His point about wage theft is an important one. Alec Karakatsanis writes in his newsletter:
Measured in dollars, total estimated wage theft is more devastating than all other property crime combined. And unlike theft from big retail outlets, wage theft is *by companies* with money from workers, many of whom struggle to meet basic necessities of life.

I don't think theft from big retail outlets should be easily dismissed, but, unlike those highly publicized episodes, caught on video and shared widely, wage theft happens more quietly and is harder to document. 

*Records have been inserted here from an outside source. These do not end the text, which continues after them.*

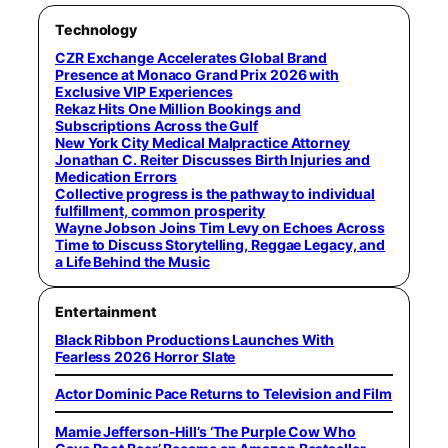
Technology
CZR Exchange Accelerates Global Brand
Presence at Monaco Grand Prix 2026 with
Exclusive VIP Experiences
Rekaz Hits One Million Bookings and
Subscriptions Across the Gulf
New York City Medical Malpractice Attorney
Jonathan C. Reiter Discusses Birth Injuries and
Medication Errors
Collective progress is the pathway to individual
fulfillment, common prosperity
Wayne Jobson Joins Tim Levy on Echoes Across
Time to Discuss Storytelling, Reggae Legacy, and
a Life Behind the Music
Entertainment
Black Ribbon Productions Launches With
Fearless 2026 Horror Slate
Actor Dominic Pace Returns to Television and Film
Mamie Jefferson-Hill’s ‘The Purple Cow Who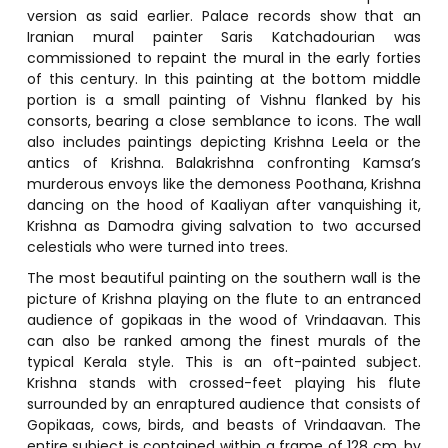
version as said earlier. Palace records show that an
Iranian mural painter Saris Katchadourian was
commissioned to repaint the mural in the early forties
of this century. In this painting at the bottom middle
portion is a small painting of Vishnu flanked by his
consorts, bearing a close semblance to icons. The wall
also includes paintings depicting Krishna Leela or the
antics of Krishna. Balakrishna confronting Kamsa’s
murderous envoys like the demoness Poothana, Krishna
dancing on the hood of Kaaliyan after vanquishing it,
Krishna as Damodra giving salvation to two accursed
celestials who were turned into trees.
The most beautiful painting on the southern wall is the
picture of Krishna playing on the flute to an entranced
audience of gopikaas in the wood of Vrindaavan. This
can also be ranked among the finest murals of the
typical Kerala style. This is an oft-painted subject.
Krishna stands with crossed-feet playing his flute
surrounded by an enraptured audience that consists of
Gopikaas, cows, birds, and beasts of Vrindaavan. The
entire subject is contained within a frame of 128 cm. by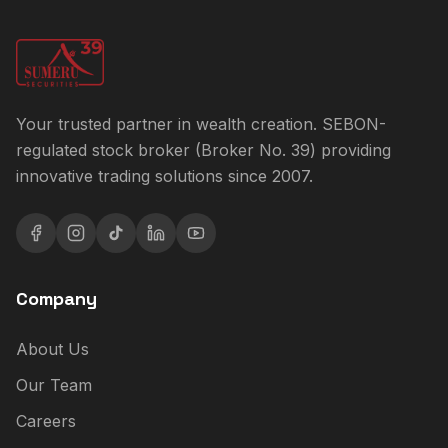
Your trusted partner in wealth creation. SEBON-
regulated stock broker (Broker No. 39) providing
innovative trading solutions since 2007.
Company
About Us
Our Team
Careers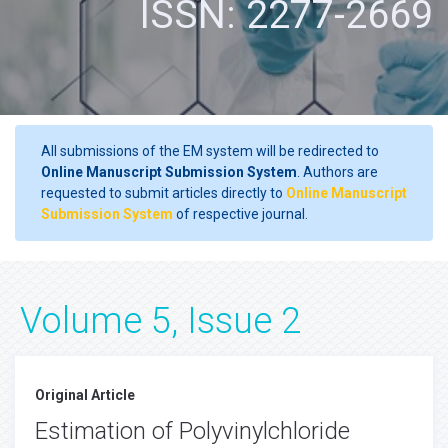
ISSN: 2277-2669
All submissions of the EM system will be redirected to
Online Manuscript Submission System
. Authors are
requested to submit articles directly to
Online Manuscript
Submission System
of respective journal.
Volume 5, Issue 2
Original Article
Estimation of Polyvinylchloride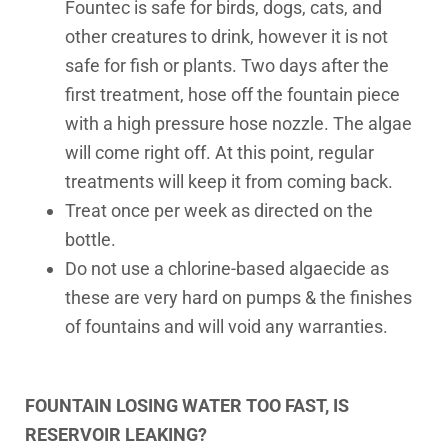
Fountec is safe for birds, dogs, cats, and
other creatures to drink, however it is not
safe for fish or plants. Two days after the
first treatment, hose off the fountain piece
with a high pressure hose nozzle. The algae
will come right off. At this point, regular
treatments will keep it from coming back.
Treat once per week as directed on the
bottle.
Do not use a chlorine-based algaecide as
these are very hard on pumps & the finishes
of fountains and will void any warranties.
FOUNTAIN LOSING WATER TOO FAST, IS
RESERVOIR LEAKING?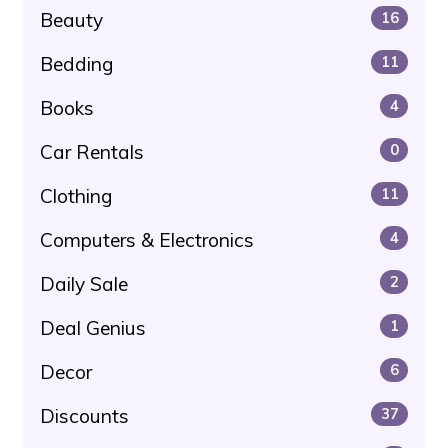
Beauty
16
Bedding
11
Books
4
Car Rentals
0
Clothing
11
Computers & Electronics
4
Daily Sale
2
Deal Genius
1
Decor
6
Discounts
37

As Maurizio Guerrero recently reported for Documented:
At least 15 wage theft cases involving several workers had been associated with 199 Lee Ave, [a mail drop in Williamsburg] according to three different nonprofit organizations — Catholic Migration Services, New Immigrant Community Empowerment (NICE) and Make the Road New York. That is just the tip of the iceberg.

Another revenue source

I suspect much more revenue could be raised by enforcing fines regarding illegal parking and idling, say, around the Barclays Center, or ensuring that scofflaws who don't pay traffic fines actually pay up.

Beyond that, Streetsblog has reported on fake license plates, abuse of parking placards, out-of-state registrations, and obscured license plates. Enforcement surely would raise revenue.